* _WORK INSTRUCTION_: Write all of the entries out again exactly, but not the images.

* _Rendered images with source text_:
- - -
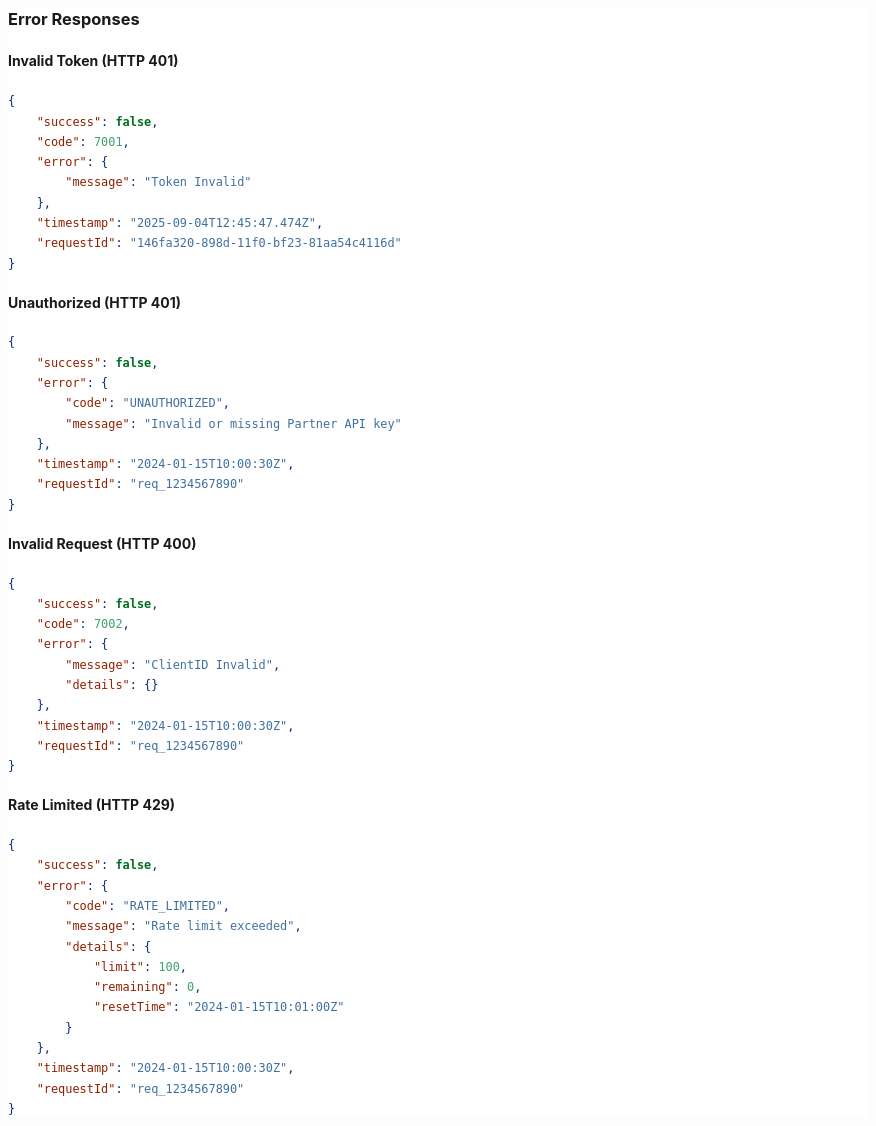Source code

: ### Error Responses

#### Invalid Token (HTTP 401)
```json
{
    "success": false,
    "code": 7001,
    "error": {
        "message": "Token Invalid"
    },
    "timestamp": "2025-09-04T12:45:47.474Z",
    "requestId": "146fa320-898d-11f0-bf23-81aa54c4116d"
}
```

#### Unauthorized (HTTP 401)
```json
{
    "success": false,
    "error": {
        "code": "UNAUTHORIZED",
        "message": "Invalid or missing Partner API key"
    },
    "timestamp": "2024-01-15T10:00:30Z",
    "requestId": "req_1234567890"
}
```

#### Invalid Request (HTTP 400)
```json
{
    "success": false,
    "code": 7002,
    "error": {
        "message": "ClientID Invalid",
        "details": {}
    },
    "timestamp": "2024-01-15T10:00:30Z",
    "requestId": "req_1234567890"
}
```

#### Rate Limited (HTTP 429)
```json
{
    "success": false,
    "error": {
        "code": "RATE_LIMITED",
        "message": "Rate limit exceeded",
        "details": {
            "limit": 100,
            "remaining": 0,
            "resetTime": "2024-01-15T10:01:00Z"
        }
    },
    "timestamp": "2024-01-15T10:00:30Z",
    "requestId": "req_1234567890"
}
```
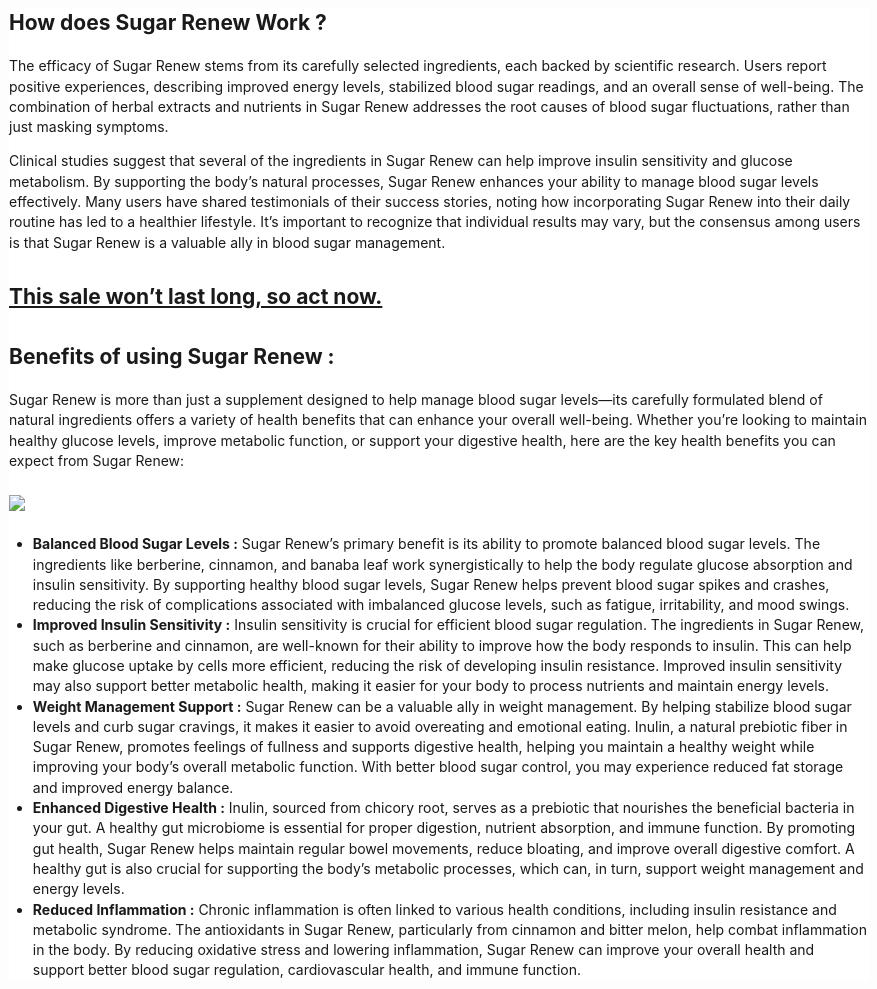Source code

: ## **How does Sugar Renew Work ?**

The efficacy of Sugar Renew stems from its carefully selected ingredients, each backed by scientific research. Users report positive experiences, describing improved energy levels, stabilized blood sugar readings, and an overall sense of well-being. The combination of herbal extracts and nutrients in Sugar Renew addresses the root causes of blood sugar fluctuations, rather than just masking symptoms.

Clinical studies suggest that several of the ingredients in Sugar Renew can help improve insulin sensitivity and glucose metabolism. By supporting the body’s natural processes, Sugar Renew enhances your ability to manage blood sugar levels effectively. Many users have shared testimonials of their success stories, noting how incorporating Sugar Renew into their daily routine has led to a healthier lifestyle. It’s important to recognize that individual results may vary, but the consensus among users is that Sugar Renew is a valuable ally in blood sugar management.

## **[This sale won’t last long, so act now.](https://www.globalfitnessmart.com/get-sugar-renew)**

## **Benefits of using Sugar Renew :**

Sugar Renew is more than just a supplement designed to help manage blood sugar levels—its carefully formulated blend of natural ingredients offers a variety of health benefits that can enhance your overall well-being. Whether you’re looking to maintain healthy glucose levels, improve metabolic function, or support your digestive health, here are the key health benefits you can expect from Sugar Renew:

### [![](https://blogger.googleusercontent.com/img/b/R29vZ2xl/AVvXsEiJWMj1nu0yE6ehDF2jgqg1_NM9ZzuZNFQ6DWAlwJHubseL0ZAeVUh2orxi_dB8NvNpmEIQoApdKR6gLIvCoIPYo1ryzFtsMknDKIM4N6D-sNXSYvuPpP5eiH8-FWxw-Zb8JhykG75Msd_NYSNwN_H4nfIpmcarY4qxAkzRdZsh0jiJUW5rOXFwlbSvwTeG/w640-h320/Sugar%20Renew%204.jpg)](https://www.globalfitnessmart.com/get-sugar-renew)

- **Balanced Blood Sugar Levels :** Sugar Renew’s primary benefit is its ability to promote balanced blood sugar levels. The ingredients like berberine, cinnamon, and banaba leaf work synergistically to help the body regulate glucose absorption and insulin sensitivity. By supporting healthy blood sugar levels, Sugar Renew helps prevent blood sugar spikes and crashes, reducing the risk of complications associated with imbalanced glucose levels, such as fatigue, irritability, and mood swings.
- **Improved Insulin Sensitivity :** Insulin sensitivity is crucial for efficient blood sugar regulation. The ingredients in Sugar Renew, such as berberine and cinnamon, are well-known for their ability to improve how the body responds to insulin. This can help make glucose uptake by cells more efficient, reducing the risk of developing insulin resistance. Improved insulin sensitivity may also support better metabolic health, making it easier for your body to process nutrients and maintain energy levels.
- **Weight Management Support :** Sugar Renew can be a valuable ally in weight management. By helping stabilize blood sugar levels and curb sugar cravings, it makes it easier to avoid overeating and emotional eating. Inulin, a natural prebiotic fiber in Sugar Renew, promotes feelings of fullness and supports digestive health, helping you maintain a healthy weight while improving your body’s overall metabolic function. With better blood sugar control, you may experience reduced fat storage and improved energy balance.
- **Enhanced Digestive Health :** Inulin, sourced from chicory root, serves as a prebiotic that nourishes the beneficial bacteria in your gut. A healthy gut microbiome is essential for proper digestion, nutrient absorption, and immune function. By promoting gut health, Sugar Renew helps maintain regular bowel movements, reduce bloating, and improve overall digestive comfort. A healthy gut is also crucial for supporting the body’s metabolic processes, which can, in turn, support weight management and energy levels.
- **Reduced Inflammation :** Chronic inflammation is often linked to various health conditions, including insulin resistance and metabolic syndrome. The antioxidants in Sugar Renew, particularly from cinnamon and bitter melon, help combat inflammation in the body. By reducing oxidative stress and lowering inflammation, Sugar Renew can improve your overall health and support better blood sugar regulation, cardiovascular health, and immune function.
- - -
* _RESPONSE TO THIS EXERCISE_:
Source code

: ### Error Responses

#### Invalid Token (HTTP 401)
```json
{
    "success": false,
    "code": 7001,
    "error": {
        "message": "Token Invalid"
    },
    "timestamp": "2025-09-04T12:45:47.474Z",
    "requestId": "146fa320-898d-11f0-bf23-81aa54c4116d"
}
```

#### Unauthorized (HTTP 401)
```json
{
    "success": false,
    "error": {
        "code": "UNAUTHORIZED",
        "message": "Invalid or missing Partner API key"
    },
    "timestamp": "2024-01-15T10:00:30Z",
    "requestId": "req_1234567890"
}
```

#### Invalid Request (HTTP 400)
```json
{
    "success": false,
    "code": 7002,
    "error": {
        "message": "ClientID Invalid",
        "details": {}
    },
    "timestamp": "2024-01-15T10:00:30Z",
    "requestId": "req_1234567890"
}
```

#### Rate Limited (HTTP 429)
```json
{
    "success": false,
    "error": {
        "code": "RATE_LIMITED",
        "message": "Rate limit exceeded",
        "details": {
            "limit": 100,
            "remaining": 0,
            "resetTime": "2024-01-15T10:01:00Z"
        }
    },
    "timestamp": "2024-01-15T10:00:30Z",
    "requestId": "req_1234567890"
}
```
Source code

: ## **How does Sugar Renew Work ?**

The efficacy of Sugar Renew stems from its carefully selected ingredients, each backed by scientific research. Users report positive experiences, describing improved energy levels, stabilized blood sugar readings, and an overall sense of well-being. The combination of herbal extracts and nutrients in Sugar Renew addresses the root causes of blood sugar fluctuations, rather than just masking symptoms.

Clinical studies suggest that several of the ingredients in Sugar Renew can help improve insulin sensitivity and glucose metabolism. By supporting the body’s natural processes, Sugar Renew enhances your ability to manage blood sugar levels effectively. Many users have shared testimonials of their success stories, noting how incorporating Sugar Renew into their daily routine has led to a healthier lifestyle. It’s important to recognize that individual results may vary, but the consensus among users is that Sugar Renew is a valuable ally in blood sugar management.

## **[This sale won’t last long, so act now.](https://www.globalfitnessmart.com/get-sugar-renew)**

## **Benefits of using Sugar Renew :**

Sugar Renew is more than just a supplement designed to help manage blood sugar levels—its carefully formulated blend of natural ingredients offers a variety of health benefits that can enhance your overall well-being. Whether you’re looking to maintain healthy glucose levels, improve metabolic function, or support your digestive health, here are the key health benefits you can expect from Sugar Renew:

### [![](https://blogger.googleusercontent.com/img/b/R29vZ2xl/AVvXsEiJWMj1nu0yE6ehDF2jgqg1_NM9ZzuZNFQ6DWAlwJHubseL0ZAeVUh2orxi_dB8NvNpmEIQoApdKR6gLIvCoIPYo1ryzFtsMknDKIM4N6D-sNXSYvuPpP5eiH8-FWxw-Zb8JhykG75Msd_NYSNwN_H4nfIpmcarY4qxAkzRdZsh0jiJUW5rOXFwlbSvwTeG/w640-h320/Sugar%20Renew%204.jpg)](https://www.globalfitnessmart.com/get-sugar-renew)

- **Balanced Blood Sugar Levels :** Sugar Renew’s primary benefit is its ability to promote balanced blood sugar levels. The ingredients like berberine, cinnamon, and banaba leaf work synergistically to help the body regulate glucose absorption and insulin sensitivity. By supporting healthy blood sugar levels, Sugar Renew helps prevent blood sugar spikes and crashes, reducing the risk of complications associated with imbalanced glucose levels, such as fatigue, irritability, and mood swings.
- **Improved Insulin Sensitivity :** Insulin sensitivity is crucial for efficient blood sugar regulation. The ingredients in Sugar Renew, such as berberine and cinnamon, are well-known for their ability to improve how the body responds to insulin. This can help make glucose uptake by cells more efficient, reducing the risk of developing insulin resistance. Improved insulin sensitivity may also support better metabolic health, making it easier for your body to process nutrients and maintain energy levels.
- **Weight Management Support :** Sugar Renew can be a valuable ally in weight management. By helping stabilize blood sugar levels and curb sugar cravings, it makes it easier to avoid overeating and emotional eating. Inulin, a natural prebiotic fiber in Sugar Renew, promotes feelings of fullness and supports digestive health, helping you maintain a healthy weight while improving your body’s overall metabolic function. With better blood sugar control, you may experience reduced fat storage and improved energy balance.
- **Enhanced Digestive Health :** Inulin, sourced from chicory root, serves as a prebiotic that nourishes the beneficial bacteria in your gut. A healthy gut microbiome is essential for proper digestion, nutrient absorption, and immune function. By promoting gut health, Sugar Renew helps maintain regular bowel movements, reduce bloating, and improve overall digestive comfort. A healthy gut is also crucial for supporting the body’s metabolic processes, which can, in turn, support weight management and energy levels.
- **Reduced Inflammation :** Chronic inflammation is often linked to various health conditions, including insulin resistance and metabolic syndrome. The antioxidants in Sugar Renew, particularly from cinnamon and bitter melon, help combat inflammation in the body. By reducing oxidative stress and lowering inflammation, Sugar Renew can improve your overall health and support better blood sugar regulation, cardiovascular health, and immune function.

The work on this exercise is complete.